» **Goal of the exercise**
Write the lines of the listing below, from its first line up to and including the line with "15 km classical | Race / Rank: 83 -> 89", as a JSON list of strings with one string per line and no blank lines.

____

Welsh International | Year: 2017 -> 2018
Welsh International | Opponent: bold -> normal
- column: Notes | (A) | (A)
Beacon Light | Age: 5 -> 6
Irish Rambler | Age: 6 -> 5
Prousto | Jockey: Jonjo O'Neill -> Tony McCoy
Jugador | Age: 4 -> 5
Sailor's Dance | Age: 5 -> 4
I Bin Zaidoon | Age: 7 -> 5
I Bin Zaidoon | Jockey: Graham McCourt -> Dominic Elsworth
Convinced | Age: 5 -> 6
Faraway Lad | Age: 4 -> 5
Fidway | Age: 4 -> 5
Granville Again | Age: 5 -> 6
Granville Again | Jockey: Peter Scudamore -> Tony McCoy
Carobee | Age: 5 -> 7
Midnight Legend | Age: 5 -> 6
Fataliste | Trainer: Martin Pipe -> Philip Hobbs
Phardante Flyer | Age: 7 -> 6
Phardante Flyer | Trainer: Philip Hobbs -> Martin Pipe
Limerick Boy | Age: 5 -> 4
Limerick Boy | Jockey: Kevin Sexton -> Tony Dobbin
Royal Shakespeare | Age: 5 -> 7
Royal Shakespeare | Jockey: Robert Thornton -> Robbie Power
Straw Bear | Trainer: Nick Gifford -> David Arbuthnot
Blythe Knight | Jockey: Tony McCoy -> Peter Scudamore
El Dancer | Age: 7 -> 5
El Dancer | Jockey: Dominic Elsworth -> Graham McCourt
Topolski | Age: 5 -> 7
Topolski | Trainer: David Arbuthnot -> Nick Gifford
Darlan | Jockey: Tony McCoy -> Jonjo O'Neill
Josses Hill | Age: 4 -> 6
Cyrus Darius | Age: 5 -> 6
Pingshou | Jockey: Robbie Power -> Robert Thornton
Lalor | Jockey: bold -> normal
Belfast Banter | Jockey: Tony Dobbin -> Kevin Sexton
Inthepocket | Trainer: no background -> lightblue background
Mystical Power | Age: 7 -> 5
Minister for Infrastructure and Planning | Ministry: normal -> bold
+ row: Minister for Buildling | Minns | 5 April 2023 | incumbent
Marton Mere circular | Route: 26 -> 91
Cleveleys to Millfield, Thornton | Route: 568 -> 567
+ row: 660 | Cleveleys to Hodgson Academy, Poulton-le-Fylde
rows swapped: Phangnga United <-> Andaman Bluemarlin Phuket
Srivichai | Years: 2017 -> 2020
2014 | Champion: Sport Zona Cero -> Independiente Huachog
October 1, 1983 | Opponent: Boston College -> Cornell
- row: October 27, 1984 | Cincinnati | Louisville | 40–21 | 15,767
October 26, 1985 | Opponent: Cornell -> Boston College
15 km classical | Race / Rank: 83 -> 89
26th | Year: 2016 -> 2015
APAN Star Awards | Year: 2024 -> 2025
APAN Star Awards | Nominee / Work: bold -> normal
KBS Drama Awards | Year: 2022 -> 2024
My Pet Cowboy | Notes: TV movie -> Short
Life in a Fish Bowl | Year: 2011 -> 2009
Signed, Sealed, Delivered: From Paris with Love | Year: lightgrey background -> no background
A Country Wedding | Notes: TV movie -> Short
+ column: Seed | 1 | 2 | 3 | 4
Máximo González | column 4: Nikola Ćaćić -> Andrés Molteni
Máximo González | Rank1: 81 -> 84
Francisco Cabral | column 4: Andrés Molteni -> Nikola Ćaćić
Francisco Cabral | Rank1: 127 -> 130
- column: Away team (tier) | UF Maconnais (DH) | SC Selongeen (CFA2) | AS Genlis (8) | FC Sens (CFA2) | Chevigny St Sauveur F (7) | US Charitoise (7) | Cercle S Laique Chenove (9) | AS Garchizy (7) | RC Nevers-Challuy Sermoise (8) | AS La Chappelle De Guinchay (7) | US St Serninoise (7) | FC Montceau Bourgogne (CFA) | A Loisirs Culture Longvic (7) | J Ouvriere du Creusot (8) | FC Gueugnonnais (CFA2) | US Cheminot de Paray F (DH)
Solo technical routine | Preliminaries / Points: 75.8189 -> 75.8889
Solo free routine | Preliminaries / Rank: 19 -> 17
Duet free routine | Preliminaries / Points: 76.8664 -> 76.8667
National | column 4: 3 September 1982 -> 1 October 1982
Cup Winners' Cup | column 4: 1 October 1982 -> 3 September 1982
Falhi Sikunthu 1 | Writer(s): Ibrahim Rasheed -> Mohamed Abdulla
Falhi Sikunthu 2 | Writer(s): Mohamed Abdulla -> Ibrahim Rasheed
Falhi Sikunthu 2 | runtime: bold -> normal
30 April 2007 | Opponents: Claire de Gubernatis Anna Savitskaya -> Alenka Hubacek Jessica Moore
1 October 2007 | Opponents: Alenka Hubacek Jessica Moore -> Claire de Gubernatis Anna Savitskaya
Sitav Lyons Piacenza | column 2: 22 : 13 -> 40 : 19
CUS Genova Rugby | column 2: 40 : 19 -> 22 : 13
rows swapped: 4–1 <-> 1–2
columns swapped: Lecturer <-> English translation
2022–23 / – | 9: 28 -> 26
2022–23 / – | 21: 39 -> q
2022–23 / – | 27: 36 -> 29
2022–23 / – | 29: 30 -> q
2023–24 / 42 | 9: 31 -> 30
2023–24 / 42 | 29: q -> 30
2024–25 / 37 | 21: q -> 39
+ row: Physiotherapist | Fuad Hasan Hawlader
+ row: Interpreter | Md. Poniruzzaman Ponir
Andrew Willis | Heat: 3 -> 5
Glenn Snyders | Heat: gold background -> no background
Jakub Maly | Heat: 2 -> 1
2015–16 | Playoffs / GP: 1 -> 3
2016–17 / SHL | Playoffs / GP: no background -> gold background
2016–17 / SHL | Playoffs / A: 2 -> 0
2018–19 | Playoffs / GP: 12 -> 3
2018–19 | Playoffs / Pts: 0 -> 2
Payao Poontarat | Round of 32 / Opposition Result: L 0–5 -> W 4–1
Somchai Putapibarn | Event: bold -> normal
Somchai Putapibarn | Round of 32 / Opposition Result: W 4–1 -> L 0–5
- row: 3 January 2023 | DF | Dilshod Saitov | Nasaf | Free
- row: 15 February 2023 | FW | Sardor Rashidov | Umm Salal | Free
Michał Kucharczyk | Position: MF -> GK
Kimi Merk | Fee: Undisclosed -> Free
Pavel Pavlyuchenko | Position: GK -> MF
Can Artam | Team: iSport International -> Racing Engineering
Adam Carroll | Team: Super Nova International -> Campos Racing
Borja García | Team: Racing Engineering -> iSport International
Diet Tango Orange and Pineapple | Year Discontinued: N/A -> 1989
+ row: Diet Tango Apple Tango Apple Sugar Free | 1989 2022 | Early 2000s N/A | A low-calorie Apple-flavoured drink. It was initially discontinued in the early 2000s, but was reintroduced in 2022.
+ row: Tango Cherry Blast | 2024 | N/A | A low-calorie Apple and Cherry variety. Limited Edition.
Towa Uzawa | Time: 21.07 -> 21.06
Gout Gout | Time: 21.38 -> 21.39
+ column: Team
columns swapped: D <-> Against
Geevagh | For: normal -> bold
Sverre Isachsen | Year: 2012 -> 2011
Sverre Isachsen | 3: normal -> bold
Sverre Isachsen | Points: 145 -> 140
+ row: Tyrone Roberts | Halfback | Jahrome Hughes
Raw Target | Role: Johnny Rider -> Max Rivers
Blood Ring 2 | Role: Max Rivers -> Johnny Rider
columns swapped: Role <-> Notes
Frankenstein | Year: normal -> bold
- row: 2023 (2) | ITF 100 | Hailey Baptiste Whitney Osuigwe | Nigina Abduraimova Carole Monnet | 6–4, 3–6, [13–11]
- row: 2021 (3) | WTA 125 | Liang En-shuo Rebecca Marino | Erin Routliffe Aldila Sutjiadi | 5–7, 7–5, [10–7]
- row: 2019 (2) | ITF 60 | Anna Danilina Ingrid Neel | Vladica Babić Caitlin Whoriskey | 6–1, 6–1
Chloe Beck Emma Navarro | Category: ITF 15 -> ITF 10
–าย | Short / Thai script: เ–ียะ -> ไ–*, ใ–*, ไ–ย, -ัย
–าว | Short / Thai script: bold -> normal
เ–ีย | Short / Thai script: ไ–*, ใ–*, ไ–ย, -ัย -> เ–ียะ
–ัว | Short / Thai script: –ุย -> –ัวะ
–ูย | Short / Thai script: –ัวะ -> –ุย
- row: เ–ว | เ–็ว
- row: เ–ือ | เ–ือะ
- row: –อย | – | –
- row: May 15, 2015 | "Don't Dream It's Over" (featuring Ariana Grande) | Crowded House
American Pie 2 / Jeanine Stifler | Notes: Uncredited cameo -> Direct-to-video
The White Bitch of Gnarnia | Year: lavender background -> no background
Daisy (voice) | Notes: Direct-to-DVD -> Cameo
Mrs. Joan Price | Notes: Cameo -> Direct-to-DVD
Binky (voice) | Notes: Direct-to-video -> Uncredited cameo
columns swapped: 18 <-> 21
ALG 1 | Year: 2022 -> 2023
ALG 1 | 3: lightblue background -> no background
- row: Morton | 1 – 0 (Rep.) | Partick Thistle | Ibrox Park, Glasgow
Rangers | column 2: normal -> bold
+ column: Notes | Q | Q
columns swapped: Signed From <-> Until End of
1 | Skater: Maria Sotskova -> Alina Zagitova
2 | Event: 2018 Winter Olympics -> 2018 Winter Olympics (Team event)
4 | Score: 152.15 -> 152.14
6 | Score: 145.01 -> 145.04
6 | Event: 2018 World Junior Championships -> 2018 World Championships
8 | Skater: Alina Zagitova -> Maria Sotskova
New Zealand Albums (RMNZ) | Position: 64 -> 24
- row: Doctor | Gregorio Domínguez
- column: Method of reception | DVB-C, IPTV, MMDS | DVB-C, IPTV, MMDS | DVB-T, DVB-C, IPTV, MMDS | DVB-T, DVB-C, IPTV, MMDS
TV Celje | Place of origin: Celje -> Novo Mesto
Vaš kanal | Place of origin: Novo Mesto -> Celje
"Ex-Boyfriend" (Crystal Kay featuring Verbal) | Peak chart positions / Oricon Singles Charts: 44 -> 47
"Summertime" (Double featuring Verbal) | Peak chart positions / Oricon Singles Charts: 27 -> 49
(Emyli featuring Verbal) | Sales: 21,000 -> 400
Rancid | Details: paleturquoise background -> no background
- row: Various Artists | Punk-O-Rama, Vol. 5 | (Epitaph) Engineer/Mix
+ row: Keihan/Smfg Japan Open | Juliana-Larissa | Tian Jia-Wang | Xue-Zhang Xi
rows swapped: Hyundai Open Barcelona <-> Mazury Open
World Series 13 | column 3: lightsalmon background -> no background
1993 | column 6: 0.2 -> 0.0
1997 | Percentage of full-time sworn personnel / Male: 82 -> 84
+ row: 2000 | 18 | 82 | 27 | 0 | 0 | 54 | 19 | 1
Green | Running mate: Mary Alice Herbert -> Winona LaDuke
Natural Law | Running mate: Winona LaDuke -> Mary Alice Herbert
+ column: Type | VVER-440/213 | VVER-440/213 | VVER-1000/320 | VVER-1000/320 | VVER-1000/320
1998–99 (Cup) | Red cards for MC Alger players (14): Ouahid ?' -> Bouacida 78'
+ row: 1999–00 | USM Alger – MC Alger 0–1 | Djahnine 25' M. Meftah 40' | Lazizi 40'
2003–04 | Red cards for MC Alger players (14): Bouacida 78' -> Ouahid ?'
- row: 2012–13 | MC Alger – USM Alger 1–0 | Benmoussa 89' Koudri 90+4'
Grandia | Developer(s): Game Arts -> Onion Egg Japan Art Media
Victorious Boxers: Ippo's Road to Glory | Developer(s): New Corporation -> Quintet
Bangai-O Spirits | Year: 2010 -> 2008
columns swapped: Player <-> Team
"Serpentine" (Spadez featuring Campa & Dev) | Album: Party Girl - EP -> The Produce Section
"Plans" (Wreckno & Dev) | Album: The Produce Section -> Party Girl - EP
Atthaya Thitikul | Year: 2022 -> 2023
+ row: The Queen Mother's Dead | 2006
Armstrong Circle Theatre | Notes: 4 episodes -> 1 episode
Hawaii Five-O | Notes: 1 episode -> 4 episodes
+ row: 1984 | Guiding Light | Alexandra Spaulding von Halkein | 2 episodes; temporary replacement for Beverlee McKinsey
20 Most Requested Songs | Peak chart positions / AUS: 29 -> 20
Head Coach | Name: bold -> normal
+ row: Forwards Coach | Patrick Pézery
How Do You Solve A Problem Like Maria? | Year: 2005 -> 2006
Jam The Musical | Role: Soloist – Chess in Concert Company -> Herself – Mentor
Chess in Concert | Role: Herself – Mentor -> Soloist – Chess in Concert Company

____

» **Task solution**
[
  "Welsh International | Year: 2017 -> 2018",
  "Welsh International | Opponent: bold -> normal",
  "- column: Notes | (A) | (A)",
  "Beacon Light | Age: 5 -> 6",
  "Irish Rambler | Age: 6 -> 5",
  "Prousto | Jockey: Jonjo O'Neill -> Tony McCoy",
  "Jugador | Age: 4 -> 5",
  "Sailor's Dance | Age: 5 -> 4",
  "I Bin Zaidoon | Age: 7 -> 5",
  "I Bin Zaidoon | Jockey: Graham McCourt -> Dominic Elsworth",
  "Convinced | Age: 5 -> 6",
  "Faraway Lad | Age: 4 -> 5",
  "Fidway | Age: 4 -> 5",
  "Granville Again | Age: 5 -> 6",
  "Granville Again | Jockey: Peter Scudamore -> Tony McCoy",
  "Carobee | Age: 5 -> 7",
  "Midnight Legend | Age: 5 -> 6",
  "Fataliste | Trainer: Martin Pipe -> Philip Hobbs",
  "Phardante Flyer | Age: 7 -> 6",
  "Phardante Flyer | Trainer: Philip Hobbs -> Martin Pipe",
  "Limerick Boy | Age: 5 -> 4",
  "Limerick Boy | Jockey: Kevin Sexton -> Tony Dobbin",
  "Royal Shakespeare | Age: 5 -> 7",
  "Royal Shakespeare | Jockey: Robert Thornton -> Robbie Power",
  "Straw Bear | Trainer: Nick Gifford -> David Arbuthnot",
  "Blythe Knight | Jockey: Tony McCoy -> Peter Scudamore",
  "El Dancer | Age: 7 -> 5",
  "El Dancer | Jockey: Dominic Elsworth -> Graham McCourt",
  "Topolski | Age: 5 -> 7",
  "Topolski | Trainer: David Arbuthnot -> Nick Gifford",
  "Darlan | Jockey: Tony McCoy -> Jonjo O'Neill",
  "Josses Hill | Age: 4 -> 6",
  "Cyrus Darius | Age: 5 -> 6",
  "Pingshou | Jockey: Robbie Power -> Robert Thornton",
  "Lalor | Jockey: bold -> normal",
  "Belfast Banter | Jockey: Tony Dobbin -> Kevin Sexton",
  "Inthepocket | Trainer: no background -> lightblue background",
  "Mystical Power | Age: 7 -> 5",
  "Minister for Infrastructure and Planning | Ministry: normal -> bold",
  "+ row: Minister for Buildling | Minns | 5 April 2023 | incumbent",
  "Marton Mere circular | Route: 26 -> 91",
  "Cleveleys to Millfield, Thornton | Route: 568 -> 567",
  "+ row: 660 | Cleveleys to Hodgson Academy, Poulton-le-Fylde",
  "rows swapped: Phangnga United <-> Andaman Bluemarlin Phuket",
  "Srivichai | Years: 2017 -> 2020",
  "2014 | Champion: Sport Zona Cero -> Independiente Huachog",
  "October 1, 1983 | Opponent: Boston College -> Cornell",
  "- row: October 27, 1984 | Cincinnati | Louisville | 40–21 | 15,767",
  "October 26, 1985 | Opponent: Cornell -> Boston College",
  "15 km classical | Race / Rank: 83 -> 89"
]